PROBLEMS TO WORK ON:
(A) Duplicate the part of the passage on the atomic bombings starting with "It is thought" and going on through "a Japanese submarine.".
(B) List every death-toll figure given in the passage on the atomic bombings.

PROVIDED PASSAGE:
It is thought that Hiroshima took somewhere between 90,000 and 150,000 Japanese lives and when the bigger bomb 'Fat Man' landed on Nagasaki, the toll was estimated at 40,000 to 80,000.
The man who made the fateful and fatal decision, President Harry S Truman, famous for his "The Buck Stops Here" sign on his desk, got what he wanted - an early end to the war.
3/ Farming correspondent – My man in Australia, Chris Russell, then added another chilling twist to the tale, one I was previously unaware of. The USS Indianapolis had delivered the crucial components of the Hiroshima atomic bomb to a naval base on the Pacific island of Tinian, near Guam.
After delivery, while sailing to meet the USS Idaho to prepare for the invasion of Japan, it was torpedoed by a Japanese submarine.

RECORD EXCERPTS:

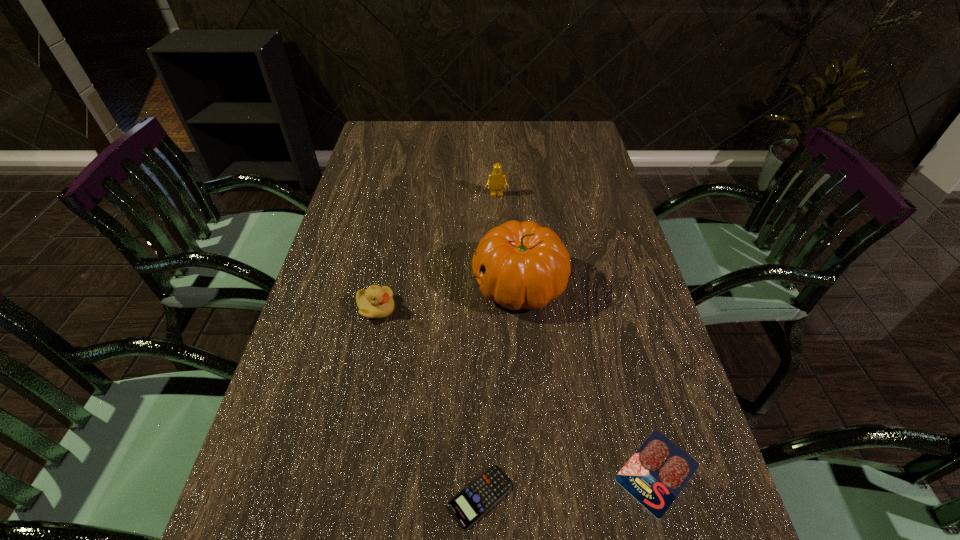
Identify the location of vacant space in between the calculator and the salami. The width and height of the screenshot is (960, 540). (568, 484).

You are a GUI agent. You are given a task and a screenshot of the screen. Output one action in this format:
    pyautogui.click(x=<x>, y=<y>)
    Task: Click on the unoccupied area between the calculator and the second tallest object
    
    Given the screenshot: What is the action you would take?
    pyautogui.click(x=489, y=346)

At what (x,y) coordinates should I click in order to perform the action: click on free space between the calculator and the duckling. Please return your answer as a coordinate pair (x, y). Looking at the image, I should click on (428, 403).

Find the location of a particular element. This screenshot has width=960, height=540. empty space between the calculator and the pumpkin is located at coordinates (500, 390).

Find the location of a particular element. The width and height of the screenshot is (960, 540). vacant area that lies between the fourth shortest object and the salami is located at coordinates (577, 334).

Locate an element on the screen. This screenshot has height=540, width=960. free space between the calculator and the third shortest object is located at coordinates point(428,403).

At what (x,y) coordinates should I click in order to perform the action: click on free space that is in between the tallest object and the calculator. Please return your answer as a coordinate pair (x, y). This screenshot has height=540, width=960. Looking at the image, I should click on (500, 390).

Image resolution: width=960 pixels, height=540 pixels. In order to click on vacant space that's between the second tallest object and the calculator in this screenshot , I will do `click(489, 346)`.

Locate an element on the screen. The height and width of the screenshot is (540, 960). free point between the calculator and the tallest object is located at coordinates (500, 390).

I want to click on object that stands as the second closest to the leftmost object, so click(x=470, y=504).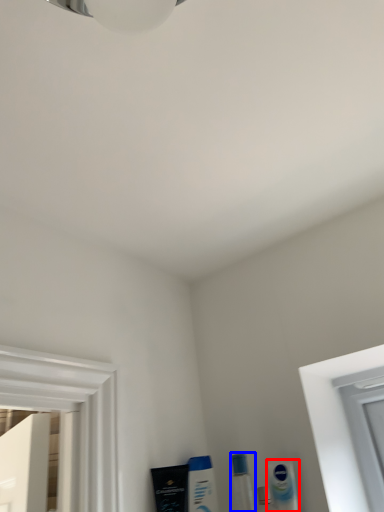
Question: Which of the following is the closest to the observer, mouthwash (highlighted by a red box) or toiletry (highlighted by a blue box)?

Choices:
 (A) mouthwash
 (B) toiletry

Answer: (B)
==
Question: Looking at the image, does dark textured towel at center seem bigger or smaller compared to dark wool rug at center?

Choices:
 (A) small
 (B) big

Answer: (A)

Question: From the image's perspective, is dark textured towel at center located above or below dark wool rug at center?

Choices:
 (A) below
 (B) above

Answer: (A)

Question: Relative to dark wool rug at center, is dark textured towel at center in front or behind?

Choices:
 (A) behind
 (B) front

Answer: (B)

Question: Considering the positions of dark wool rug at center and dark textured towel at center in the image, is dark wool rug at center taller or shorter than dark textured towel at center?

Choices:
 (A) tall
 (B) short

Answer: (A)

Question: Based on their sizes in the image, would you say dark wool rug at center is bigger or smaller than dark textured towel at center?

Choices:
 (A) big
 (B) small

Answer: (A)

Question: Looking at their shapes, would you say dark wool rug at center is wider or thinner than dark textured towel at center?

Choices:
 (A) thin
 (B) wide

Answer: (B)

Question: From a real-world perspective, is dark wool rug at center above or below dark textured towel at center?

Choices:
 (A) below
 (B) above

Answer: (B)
* * *
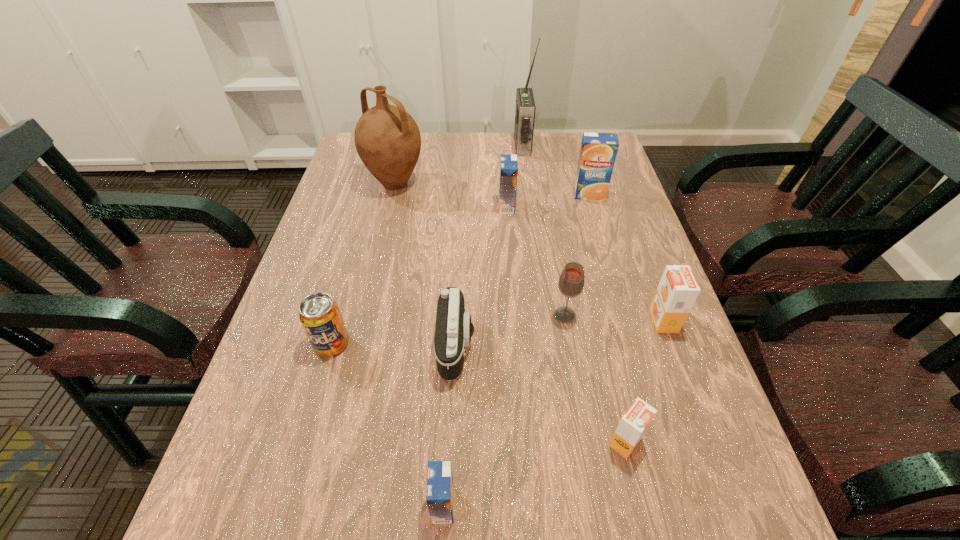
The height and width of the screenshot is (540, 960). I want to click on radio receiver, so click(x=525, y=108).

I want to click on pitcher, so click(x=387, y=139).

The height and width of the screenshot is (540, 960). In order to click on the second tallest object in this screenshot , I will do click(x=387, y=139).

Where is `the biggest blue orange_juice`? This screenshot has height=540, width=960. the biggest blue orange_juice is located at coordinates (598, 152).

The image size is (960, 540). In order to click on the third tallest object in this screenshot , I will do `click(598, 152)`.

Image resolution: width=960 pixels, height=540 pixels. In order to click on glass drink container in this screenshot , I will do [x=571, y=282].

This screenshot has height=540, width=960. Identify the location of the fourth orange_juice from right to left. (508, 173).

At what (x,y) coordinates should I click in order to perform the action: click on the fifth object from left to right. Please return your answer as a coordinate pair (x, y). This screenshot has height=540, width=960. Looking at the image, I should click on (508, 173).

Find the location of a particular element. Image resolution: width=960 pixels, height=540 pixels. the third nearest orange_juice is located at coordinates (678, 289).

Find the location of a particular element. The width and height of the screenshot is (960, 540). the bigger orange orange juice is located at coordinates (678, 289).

EXPECTED RESPONSES:
(A)
It is thought that Hiroshima took somewhere between 90,000 and 150,000 Japanese lives and when the bigger bomb 'Fat Man' landed on Nagasaki, the toll was estimated at 40,000 to 80,000.
The man who made the fateful and fatal decision, President Harry S Truman, famous for his "The Buck Stops Here" sign on his desk, got what he wanted - an early end to the war.
3/ Farming correspondent – My man in Australia, Chris Russell, then added another chilling twist to the tale, one I was previously unaware of. The USS Indianapolis had delivered the crucial components of the Hiroshima atomic bomb to a naval base on the Pacific island of Tinian, near Guam.
After delivery, while sailing to meet the USS Idaho to prepare for the invasion of Japan, it was torpedoed by a Japanese submarine.

(B)
90,000
150,000
40,000
80,000